One unfortunate effect is that an institution's major presence on the
Web is often notoriously difficult to navigate, despite the fact that
cross-linked sites maintained by official Webmasters have collections of
documents on related subjects. If the
user is lost in a tangle of obsolete pages and links, so is an opportunity to
take advantage of the original human effort that was invested in imposing order
on a small corner of cyberspace.
We believe that part of this problem can be solved by adding
subject-rich metadata to Web pages. Ideally, automated or semi-automated tools
would perform this task whenever a Web page is created or modified, fulfilling
one of the visions of the Semantic Web.
Right now, we can only simulate this vision by manipulating the pages as
if the authors could comply with the evolving Semantic Web metadata
standards. To illustrate, the demo
accessible from this page uses real-world data from OCLC's official site,
www.oclc.org, which has many links to the
Dublin Core site, dublincore.org,
as well as to the World Wide Web Consortium's site,
www.w3.org.
Our processes collect keywords and phrases
using natural-language processing software that operates on HTML pages and
organizes them into a topic map that resembles a thesaurus. The result is
visible to the user in a browsing tool that appears to sit on top of all three
sites and offers some new strategies for subject navigation that are not
available in the original sites.
Our demo is built from Open Source software and can be
downloaded from this site.
The software
that we have written harvests Web pages, extracts subject-oriented keywords and
phrases, populates a mySQL database containing RDF triples, and organizes the
concepts into a topic map.
The results
are made available to the user through an interface rendered by XSL and XML
stylesheets.
The processes can be
integrated to create an environment for implementing and improving tools for
subject-oriented browsing of Web collections.
Some of the topics discussed in the three Web sites in our
demo are shown in this figure.
You can start your exploration of the topic map by typing libraries,
classification, metadata or xml in the Search box.
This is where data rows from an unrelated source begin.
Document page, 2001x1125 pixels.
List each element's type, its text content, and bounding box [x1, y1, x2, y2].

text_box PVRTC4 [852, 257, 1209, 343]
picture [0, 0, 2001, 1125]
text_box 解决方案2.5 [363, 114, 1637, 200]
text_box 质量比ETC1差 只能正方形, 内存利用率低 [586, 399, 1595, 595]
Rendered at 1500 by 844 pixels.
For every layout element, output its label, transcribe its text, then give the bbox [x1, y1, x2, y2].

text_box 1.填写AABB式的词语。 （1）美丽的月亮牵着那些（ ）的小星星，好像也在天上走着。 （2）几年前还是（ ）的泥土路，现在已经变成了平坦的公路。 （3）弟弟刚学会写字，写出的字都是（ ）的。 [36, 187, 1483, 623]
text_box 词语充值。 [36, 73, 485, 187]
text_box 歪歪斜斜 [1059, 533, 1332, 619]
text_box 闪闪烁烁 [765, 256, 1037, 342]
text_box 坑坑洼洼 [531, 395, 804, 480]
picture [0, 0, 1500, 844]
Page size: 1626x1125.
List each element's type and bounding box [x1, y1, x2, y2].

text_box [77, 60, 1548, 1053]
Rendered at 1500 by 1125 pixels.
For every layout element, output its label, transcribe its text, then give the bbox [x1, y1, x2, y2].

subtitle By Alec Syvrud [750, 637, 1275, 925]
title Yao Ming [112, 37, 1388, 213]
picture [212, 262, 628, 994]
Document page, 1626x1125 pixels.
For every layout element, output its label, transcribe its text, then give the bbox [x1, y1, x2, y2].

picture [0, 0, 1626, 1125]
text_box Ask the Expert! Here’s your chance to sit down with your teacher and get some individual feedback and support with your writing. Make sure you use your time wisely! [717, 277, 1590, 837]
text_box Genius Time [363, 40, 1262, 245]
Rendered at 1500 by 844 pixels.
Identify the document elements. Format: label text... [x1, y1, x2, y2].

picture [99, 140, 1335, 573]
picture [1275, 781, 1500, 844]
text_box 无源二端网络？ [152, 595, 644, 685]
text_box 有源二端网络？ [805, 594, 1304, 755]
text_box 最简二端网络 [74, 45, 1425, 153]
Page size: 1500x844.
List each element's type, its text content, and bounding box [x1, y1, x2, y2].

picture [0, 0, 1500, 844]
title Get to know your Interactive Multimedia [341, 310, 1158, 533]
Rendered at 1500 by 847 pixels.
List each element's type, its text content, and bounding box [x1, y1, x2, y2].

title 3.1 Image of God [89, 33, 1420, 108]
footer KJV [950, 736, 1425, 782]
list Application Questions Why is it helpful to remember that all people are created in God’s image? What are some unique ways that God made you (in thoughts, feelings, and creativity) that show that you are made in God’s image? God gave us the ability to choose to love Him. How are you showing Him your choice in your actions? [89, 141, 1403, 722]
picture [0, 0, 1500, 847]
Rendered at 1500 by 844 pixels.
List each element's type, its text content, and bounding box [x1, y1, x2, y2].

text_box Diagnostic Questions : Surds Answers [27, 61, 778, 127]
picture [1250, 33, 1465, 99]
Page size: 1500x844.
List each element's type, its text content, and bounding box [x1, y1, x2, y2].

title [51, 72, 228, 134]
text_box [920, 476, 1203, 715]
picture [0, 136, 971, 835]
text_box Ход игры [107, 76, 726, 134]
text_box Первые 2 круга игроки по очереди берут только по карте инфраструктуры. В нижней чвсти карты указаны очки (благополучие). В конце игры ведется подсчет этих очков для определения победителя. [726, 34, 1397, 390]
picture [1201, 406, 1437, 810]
Pressing the Search Topics button
places you in the topic map at the search term, while pressing the Extended
Search button produces a list of documents organized by the search term
and the closely related terms that are represented in the topic map. On every
screen, you have the choice to explore the topic map or retrieve Web documents
that have been organized by topics.
Clicking on a term keeps you in the topic map, while clicking on a
document title retrieves a document.
|